Sansone nacque per volontà di Dio da una madre sterile. Suo padre era Manoach. Il compito di Sansone era quello di difendere gli israeliti dalla persecuzione dei Filistei. Da adulto, lasciò la casa di famiglia e si recò nella città di Timna, dove sposò una donna filistea. Questo fu l'innesco di un altro conflitto tra gli israeliti e i filistei. Sansone era dotato di una forza sovrumana. Nel Libro dei Giudici si racconta che uccise un leone a mani nude. 

Sansone trascorse la maggior parte della sua vita a duellare con i Filistei. Nella Bibbia leggiamo che ne uccise almeno diverse migliaia. I Filistei fecero di tutto per liberarsi di lui. Uccisero sua moglie e suo suocero e poi inviarono un esercito per sottometterlo. Sansone finì nelle mani dei Filistei. Tuttavia, usando la sua forza soprannaturale, ruppe i legami che lo imbavagliavano e ne uccise un migliaio.
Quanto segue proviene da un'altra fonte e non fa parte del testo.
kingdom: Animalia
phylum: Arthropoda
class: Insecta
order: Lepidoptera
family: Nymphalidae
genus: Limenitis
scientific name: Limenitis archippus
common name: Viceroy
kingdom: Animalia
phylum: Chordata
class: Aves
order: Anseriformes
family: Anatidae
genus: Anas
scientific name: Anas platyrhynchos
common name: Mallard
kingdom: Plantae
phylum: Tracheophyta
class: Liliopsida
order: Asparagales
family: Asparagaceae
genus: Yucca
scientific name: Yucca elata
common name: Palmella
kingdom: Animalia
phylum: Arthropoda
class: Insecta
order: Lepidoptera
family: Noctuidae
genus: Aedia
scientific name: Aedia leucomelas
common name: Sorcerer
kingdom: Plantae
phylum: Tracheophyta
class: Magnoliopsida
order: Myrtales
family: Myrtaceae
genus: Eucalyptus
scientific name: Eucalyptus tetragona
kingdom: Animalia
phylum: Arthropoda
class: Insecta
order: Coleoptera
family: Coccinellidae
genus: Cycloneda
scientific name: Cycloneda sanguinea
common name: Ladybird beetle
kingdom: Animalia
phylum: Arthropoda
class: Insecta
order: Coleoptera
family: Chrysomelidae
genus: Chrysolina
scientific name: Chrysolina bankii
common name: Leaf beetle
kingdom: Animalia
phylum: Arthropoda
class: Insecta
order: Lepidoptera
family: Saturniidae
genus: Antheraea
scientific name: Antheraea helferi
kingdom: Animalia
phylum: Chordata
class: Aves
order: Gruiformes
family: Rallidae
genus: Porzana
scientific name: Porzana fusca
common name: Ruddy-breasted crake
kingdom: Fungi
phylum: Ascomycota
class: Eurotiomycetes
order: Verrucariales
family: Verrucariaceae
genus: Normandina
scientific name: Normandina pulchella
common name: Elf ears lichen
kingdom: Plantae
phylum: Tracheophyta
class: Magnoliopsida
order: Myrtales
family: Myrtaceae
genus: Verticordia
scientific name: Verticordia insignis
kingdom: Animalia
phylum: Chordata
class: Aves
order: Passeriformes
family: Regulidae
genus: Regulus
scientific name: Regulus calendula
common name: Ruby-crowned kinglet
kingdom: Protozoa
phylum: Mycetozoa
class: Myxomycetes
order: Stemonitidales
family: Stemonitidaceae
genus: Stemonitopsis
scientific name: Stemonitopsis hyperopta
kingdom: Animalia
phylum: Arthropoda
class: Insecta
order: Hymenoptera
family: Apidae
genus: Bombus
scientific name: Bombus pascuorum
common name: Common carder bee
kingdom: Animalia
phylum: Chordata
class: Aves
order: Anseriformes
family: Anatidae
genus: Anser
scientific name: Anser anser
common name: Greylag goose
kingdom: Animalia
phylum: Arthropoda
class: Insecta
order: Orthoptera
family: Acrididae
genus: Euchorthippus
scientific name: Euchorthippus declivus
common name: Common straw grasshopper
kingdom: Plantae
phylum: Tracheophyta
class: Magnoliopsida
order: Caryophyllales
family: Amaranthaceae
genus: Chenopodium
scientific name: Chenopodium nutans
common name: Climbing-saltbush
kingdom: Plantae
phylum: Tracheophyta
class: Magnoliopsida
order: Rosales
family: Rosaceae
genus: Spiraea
I Filistei si resero conto di non avere alcuna possibilità in uno scontro fisico con Sansone. Così lo misero con una prostituta. Dalila, questo era il suo nome, sedusse Sansone. Ha cercato di scoprire il segreto della sua forza sovrumana. Sansone, nella sua imprudenza, le rivelò il segreto. È stato sufficiente per privarlo dei capelli. I Filistei tagliarono i capelli di Sansone e poi Dio lo ha lasciato. Privato del suo potere, fu accecato dai Filistei e imprigionato, poi condannato a morte.